### [Job item]
Copy out the stretch from the start of the data through the line containing "a parar los", renaming "Paleo" as "Vegano" and changing nothing else.

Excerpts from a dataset
|---|

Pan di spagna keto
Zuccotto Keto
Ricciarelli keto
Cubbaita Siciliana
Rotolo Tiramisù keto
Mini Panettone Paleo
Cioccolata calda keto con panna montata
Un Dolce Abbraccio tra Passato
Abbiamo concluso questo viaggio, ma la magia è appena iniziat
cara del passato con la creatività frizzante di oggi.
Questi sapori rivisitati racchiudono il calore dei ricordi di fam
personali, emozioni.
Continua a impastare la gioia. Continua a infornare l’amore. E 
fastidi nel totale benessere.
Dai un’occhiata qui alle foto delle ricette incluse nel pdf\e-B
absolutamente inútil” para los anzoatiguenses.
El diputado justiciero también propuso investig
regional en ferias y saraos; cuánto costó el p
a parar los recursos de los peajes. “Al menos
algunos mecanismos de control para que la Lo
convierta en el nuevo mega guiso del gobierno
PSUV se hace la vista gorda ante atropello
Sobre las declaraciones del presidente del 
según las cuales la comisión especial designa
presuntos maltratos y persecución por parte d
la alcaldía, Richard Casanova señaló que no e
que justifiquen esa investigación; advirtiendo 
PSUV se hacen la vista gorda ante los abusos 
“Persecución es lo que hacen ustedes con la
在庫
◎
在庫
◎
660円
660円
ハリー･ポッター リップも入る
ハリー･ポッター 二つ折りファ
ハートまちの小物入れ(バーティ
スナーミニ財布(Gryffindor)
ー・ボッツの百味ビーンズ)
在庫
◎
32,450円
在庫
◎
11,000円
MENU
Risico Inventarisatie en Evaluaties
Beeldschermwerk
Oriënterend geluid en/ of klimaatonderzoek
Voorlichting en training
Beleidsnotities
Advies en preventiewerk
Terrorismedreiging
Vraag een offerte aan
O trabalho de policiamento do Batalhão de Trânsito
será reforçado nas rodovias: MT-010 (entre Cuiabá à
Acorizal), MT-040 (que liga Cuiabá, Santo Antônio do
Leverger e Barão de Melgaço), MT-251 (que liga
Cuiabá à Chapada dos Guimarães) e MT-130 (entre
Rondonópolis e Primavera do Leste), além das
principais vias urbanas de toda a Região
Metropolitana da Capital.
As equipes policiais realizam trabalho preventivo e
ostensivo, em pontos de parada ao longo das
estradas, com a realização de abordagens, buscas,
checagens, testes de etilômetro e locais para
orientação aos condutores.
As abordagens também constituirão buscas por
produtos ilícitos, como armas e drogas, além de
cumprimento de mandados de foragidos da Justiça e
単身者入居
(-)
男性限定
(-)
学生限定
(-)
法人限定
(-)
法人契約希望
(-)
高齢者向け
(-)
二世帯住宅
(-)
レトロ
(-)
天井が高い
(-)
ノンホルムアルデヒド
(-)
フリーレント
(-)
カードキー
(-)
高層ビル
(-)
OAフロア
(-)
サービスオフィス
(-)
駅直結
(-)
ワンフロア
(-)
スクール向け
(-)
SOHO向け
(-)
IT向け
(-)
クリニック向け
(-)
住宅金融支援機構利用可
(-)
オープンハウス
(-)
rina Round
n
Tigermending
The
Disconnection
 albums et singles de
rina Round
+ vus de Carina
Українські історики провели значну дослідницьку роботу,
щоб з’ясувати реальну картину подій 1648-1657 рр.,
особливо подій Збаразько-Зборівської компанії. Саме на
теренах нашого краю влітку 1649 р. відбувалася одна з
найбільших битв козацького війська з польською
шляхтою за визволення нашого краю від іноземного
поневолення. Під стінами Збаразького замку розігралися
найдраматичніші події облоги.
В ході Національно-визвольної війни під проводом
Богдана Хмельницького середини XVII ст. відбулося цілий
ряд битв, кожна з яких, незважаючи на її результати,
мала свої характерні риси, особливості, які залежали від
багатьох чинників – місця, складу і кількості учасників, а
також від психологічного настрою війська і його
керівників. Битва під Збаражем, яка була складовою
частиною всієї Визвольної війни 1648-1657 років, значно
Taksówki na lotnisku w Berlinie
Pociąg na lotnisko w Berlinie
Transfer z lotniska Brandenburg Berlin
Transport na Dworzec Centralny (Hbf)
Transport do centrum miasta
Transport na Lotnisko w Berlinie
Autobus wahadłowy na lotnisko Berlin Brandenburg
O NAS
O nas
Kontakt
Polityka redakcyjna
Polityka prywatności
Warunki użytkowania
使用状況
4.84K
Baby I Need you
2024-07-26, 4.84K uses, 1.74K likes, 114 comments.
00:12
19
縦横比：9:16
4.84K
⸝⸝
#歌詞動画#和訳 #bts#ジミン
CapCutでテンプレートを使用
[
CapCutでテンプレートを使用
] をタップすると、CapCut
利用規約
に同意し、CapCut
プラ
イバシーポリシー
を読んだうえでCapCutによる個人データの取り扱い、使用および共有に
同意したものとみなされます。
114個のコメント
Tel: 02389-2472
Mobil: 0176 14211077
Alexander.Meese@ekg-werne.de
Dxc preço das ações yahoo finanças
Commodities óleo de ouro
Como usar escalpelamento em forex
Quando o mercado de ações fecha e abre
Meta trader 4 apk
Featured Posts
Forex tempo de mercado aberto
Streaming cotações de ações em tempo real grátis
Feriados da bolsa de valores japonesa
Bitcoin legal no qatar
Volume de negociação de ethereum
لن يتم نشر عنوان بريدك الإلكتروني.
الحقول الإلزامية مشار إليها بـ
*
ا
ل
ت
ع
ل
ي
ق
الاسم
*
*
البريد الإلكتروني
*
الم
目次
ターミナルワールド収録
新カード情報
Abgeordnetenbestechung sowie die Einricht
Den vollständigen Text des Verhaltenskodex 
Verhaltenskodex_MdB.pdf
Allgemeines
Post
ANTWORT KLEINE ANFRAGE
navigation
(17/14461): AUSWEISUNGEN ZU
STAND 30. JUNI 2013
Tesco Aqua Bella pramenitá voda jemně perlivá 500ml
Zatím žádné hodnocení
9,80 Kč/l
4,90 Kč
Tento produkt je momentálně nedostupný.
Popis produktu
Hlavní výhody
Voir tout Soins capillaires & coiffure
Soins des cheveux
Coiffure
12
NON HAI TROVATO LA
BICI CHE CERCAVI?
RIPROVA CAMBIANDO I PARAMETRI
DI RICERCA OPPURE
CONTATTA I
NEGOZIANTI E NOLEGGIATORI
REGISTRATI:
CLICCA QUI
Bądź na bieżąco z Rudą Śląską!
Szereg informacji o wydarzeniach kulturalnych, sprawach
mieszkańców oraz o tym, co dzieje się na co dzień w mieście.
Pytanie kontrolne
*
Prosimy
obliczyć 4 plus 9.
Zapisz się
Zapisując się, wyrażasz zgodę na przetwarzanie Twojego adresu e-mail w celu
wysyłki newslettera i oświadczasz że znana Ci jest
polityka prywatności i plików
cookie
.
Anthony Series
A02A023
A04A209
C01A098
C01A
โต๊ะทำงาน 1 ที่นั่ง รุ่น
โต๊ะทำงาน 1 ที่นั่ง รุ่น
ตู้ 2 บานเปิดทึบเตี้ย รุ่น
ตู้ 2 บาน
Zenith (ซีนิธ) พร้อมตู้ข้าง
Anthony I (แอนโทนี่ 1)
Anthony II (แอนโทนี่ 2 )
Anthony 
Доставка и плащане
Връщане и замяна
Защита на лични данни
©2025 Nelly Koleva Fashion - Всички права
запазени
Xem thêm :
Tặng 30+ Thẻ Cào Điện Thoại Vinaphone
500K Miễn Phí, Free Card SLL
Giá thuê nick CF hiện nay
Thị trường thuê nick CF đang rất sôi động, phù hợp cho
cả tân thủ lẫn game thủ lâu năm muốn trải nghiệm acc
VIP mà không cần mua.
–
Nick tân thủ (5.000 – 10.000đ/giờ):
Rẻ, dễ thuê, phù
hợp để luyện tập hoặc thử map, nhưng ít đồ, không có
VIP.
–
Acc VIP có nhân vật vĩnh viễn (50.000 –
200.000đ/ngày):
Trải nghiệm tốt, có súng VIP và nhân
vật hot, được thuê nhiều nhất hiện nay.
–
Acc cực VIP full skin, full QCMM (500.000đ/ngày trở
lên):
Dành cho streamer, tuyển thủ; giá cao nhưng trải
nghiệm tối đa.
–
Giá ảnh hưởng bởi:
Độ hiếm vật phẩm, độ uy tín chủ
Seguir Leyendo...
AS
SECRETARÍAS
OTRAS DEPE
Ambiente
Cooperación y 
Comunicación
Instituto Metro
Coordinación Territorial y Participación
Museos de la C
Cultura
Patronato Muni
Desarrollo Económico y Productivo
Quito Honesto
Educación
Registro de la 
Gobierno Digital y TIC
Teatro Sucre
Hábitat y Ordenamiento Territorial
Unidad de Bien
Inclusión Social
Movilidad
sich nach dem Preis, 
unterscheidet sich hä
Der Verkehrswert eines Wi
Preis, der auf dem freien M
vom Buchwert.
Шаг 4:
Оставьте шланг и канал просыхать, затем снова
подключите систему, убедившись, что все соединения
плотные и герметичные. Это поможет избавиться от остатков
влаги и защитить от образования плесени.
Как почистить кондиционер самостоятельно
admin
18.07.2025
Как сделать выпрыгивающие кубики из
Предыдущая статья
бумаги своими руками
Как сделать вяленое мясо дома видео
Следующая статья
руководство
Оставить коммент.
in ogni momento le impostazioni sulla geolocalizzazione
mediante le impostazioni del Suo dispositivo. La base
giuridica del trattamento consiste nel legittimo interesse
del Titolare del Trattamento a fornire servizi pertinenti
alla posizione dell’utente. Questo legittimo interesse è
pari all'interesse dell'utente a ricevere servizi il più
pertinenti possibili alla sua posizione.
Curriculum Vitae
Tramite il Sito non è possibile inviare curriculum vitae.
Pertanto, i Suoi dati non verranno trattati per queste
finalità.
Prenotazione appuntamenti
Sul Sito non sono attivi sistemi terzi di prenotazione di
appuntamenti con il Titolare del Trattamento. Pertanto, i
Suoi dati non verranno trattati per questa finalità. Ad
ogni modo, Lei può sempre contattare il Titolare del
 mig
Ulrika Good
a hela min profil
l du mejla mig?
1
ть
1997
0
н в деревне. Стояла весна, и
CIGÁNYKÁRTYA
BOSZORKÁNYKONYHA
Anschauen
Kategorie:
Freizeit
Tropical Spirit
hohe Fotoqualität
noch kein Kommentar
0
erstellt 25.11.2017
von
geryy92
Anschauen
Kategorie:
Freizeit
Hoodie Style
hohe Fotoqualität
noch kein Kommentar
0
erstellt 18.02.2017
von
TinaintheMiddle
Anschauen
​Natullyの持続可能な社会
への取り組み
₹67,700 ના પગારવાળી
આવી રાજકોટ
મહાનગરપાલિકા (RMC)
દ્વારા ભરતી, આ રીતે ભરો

|---|

### [Expected answer]
Pan di spagna keto
Zuccotto Keto
Ricciarelli keto
Cubbaita Siciliana
Rotolo Tiramisù keto
Mini Panettone Vegano
Cioccolata calda keto con panna montata
Un Dolce Abbraccio tra Passato
Abbiamo concluso questo viaggio, ma la magia è appena iniziat
cara del passato con la creatività frizzante di oggi.
Questi sapori rivisitati racchiudono il calore dei ricordi di fam
personali, emozioni.
Continua a impastare la gioia. Continua a infornare l’amore. E 
fastidi nel totale benessere.
Dai un’occhiata qui alle foto delle ricette incluse nel pdf\e-B
absolutamente inútil” para los anzoatiguenses.
El diputado justiciero también propuso investig
regional en ferias y saraos; cuánto costó el p
a parar los recursos de los peajes. “Al menos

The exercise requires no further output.